主播大秀

Interview with Toby Stephens

Interview with Toby Stephens who plays Samuel Petrukhin in Summer of Rockets.

Published: 21 May 2019
It’s a mysterious piece. There are shadowy things going on and the audience sees them through the eyes of my character Samuel. They become educated in the same way Samuel does.
— Toby Stephens

Can you tell us about your character?
I play Samuel Petrukhin, a Russian Jewish émigré, who has fallen in love with the idea of being English. At the same time, he is an inventor who is very forward-looking, very progressive. He’s invented this thing called the paging device - but, during this period, he is struggling to sell it. He goes through this whole ordeal of becoming embroiled in MI5, being used as a spy against the Shaw family, who he befriends and they befriend him. The Shaws seem to Samuel to be the ideal English family. Samuel’s main journey is really one of self-realisation, I think.

What's it like working on a period drama where a lot of work is done in real locations as opposed to on set?
It’s been a lovely experience. And we've been blessed with really beautiful weather - it has actually been a proper summer. I think there was one sequence where we needed some sun and it wasn't there, but apart from that everything else has been beautiful sunshine. Filming on location is much nicer than being in a studio all the time.

So what drew you to the project?
Well, Stephen Poliakoff attracted me to it. He such a unique voice in British drama, so when he sent me the script I was interested to read it. I feel that this this project is special.

What was it like working with the other cast?
It’s  one of the greatest things about this job, because there's so many good actors who are also wonderful people. So it’s been a lot of fun. When you're working with good people, it's always very rewarding.

Can you sum up the series for us?
It’s a very mysterious piece. There are all these shadowy things going on and the audience sees it through the eyes of my character Samuel. They become educated in the same way Samuel does.

It’s such a rich story and I think it will be really rewarding for audiences.

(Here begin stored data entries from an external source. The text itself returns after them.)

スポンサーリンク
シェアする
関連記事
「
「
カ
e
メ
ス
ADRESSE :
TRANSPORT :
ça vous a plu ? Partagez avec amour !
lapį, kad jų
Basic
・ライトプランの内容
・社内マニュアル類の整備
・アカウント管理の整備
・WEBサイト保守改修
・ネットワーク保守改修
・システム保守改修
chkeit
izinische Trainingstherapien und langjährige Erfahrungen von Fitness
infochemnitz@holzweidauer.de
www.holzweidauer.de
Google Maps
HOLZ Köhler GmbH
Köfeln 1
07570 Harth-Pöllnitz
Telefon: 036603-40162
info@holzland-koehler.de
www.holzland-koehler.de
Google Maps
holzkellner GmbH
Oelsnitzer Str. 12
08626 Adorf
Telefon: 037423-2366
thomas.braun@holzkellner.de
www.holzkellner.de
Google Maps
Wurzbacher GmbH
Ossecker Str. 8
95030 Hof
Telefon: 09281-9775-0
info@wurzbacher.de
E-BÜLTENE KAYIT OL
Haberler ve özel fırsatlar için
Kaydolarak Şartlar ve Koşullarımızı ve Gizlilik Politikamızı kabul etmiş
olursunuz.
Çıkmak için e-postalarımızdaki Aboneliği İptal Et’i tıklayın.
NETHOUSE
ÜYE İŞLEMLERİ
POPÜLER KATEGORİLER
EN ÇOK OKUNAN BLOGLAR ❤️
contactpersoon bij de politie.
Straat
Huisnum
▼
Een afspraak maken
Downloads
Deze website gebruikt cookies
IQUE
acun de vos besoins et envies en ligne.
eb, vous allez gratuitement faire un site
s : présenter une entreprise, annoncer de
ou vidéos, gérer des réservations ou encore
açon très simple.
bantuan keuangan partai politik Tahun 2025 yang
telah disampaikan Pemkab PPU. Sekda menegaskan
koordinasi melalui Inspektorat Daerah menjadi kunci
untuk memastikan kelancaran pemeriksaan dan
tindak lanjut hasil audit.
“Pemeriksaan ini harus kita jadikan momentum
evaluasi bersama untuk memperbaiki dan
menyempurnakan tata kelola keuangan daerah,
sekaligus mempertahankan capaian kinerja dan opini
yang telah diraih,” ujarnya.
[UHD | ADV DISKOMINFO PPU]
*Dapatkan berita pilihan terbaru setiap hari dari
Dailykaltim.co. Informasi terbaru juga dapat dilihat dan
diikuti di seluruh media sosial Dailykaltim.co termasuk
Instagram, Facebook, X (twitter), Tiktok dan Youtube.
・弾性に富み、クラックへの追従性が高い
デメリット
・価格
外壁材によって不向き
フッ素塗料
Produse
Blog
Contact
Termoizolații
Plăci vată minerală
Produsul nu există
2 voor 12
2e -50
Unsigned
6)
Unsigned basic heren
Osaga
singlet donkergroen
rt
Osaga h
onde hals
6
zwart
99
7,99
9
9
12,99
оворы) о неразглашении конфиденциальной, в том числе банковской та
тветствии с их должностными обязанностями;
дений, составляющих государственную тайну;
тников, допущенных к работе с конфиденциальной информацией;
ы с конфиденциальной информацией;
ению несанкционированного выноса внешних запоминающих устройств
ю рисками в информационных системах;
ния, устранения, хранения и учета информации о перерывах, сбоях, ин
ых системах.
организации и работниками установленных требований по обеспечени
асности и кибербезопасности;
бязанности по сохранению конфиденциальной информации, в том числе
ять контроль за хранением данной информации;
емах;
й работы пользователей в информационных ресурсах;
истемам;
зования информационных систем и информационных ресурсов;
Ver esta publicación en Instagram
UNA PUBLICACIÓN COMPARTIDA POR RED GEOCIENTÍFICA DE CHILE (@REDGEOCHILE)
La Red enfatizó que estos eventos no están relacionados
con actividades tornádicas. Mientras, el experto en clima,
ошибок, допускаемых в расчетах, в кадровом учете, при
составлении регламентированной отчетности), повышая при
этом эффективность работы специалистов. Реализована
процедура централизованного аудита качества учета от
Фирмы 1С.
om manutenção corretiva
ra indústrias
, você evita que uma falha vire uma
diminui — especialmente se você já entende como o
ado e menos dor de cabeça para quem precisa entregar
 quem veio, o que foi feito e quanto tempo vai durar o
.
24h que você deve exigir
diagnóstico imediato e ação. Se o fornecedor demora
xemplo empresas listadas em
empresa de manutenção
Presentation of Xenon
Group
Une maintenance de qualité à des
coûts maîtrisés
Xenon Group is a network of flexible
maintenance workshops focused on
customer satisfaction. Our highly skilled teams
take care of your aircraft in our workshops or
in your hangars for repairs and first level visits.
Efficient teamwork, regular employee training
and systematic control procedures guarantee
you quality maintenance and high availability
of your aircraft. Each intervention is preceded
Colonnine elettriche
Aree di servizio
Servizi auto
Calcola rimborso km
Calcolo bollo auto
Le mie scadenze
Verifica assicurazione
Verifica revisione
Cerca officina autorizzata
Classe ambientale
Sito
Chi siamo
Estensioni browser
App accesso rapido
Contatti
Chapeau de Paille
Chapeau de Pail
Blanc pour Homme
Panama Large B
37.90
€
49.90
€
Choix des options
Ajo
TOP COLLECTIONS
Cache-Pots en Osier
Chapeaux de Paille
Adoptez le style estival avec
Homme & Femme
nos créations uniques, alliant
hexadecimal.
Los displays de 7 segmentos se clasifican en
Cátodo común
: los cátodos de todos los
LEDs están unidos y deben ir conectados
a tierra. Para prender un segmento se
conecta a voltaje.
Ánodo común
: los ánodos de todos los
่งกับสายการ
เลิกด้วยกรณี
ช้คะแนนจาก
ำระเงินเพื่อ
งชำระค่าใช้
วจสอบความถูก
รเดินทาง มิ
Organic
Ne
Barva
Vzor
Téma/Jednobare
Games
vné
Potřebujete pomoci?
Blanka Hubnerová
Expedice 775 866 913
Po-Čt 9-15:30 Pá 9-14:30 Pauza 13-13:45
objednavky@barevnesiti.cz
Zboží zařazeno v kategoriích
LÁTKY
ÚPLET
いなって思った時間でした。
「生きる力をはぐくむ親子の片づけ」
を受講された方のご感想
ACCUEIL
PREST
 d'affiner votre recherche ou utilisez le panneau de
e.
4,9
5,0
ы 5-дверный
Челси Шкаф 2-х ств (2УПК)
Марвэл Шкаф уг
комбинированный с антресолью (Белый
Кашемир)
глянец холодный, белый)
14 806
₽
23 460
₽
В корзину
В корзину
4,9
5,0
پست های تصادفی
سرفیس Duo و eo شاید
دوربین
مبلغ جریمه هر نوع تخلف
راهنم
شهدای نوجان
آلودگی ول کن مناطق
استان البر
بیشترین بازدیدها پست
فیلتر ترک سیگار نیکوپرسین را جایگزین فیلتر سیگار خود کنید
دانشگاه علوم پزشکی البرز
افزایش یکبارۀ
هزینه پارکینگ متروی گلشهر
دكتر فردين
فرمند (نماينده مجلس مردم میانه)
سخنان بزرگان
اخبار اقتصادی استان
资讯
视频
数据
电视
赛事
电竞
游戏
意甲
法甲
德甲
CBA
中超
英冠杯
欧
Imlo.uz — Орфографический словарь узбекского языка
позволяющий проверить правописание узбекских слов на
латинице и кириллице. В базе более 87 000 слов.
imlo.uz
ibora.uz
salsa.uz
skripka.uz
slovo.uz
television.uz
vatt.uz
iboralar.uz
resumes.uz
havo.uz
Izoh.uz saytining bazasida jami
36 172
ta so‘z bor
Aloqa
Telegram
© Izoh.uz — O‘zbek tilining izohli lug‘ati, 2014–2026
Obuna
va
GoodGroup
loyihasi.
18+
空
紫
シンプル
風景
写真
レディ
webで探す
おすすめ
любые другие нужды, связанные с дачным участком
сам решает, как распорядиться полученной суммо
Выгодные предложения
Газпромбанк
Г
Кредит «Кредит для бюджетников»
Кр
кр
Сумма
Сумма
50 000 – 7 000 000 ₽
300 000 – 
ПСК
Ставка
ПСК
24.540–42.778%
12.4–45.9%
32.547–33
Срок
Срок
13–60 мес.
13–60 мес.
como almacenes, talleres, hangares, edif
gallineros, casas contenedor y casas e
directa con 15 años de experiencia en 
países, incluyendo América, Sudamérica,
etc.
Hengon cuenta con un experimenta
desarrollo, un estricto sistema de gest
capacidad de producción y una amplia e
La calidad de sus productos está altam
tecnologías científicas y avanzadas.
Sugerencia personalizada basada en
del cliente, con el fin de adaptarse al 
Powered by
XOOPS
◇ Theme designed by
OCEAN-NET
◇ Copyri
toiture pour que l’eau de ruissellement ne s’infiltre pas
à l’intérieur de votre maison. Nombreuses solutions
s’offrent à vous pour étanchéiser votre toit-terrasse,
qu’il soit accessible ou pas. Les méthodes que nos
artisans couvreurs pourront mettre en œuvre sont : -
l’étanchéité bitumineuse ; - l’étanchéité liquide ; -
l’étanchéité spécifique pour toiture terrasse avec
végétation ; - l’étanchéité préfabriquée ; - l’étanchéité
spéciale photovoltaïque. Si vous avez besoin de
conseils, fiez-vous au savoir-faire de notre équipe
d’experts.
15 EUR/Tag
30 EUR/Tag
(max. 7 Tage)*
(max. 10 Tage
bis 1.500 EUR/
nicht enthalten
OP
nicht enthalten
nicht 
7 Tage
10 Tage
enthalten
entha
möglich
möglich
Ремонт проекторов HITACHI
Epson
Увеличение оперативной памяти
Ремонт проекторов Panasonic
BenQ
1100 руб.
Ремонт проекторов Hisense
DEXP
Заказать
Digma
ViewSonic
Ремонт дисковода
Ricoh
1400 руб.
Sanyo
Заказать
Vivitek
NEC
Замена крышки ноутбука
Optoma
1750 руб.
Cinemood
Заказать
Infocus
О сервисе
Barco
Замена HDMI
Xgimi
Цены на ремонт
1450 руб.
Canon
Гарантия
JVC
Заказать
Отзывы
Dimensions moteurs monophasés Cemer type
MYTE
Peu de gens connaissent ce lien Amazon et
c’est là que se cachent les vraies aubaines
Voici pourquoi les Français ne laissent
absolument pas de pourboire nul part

Introduction by Stephen Poliakoff, writer and director

"Summer of Rockets is a six-part series for 主播大秀 Two, set in 1958, which was an extraordinary year. It saw the end of the debs [debutantes] being presented to the queen. It was also a time of great fear of nuclear war. The Cold War was at its absolute height and it ended with the Notting Hill riots - a reminder of the racial tensions that were bubbling up. All these things came together within a few weeks in the summer of 1958, that’s why I’ve always been fascinated by that time and thought it was a great setting for a drama.

We follow Samuel, who finds himself caught up with the Secret Service and involved in the mystery which he has to try to solve. Hannah, his daughter, is desperately trying to find her own identity and having to do this grizzly season. Sacha, the little boy, is sent off to boarding school, which is closely modelled on the boarding school that I went to.

Summer of Rockets centres around a family - modelled closely on my own - that gradually gets caught up in the tensions of the Cold War. The story is fiction, but it has many elements that are true. Sascha, the little boy, is sent off to an austere and frightening boarding school, just as I was. Samuel’s firm, the invention of the pager, the use of deaf workers and, most surreally, being suspected by the Secret Service of bugging Winston Churchill’s hearing aid, that’s all true.

When you make a period drama, you are conscious that you must speak to a modern audience and that there may be resonances. The most important is the fear of Russian penetration, which dominates the story of Summer of Rockets, but also dominates us now. But also the sense of technology exploding… these are all very urgent concerns for us at the moment and they’re all contained in the summer that these characters lived through.

Another challenge that I set myself when writing the story was that I had big set-piece sequences happening - one on The Mall, one inside Buckingham Palace, one in a big stately home with military activity… and when you’re creating these big set-pieces you need an incredibly good, big team around you. We’d all worked together before so that was a great short-hand. We all tried to make it as vivid as possible and not like we’re staring into the past from a height, not like we’re looking into a fishbowl.

When Samuel and his family meet the Shaws, Samuel is entranced by them. Linus Roache’s character Richard is a war hero and a famous man. Keeley Hawes wonderfully plays Kathleen, an aristocratic lady, incredibly poised. With them, we see very early on in the story that there is an underlying pain and that something is very wrong.

Arthur [played by Timothy Spall] is a charming character, but you feel early on that there may be something a little bit worrying about him - he asks very incisive questions. Timothy Spall’s great warmth and individuality as an actor means that you have to work out if he is a good character or a bad character, to put it simply. That is a very powerful tension in the story.

Hannah is incredibly resistant to doing the season. She’s quite a strong-willed character and has an original mind. She’s very interested in things going on around her. Lily’s wonderfully illuminating performance encapsulates all of that."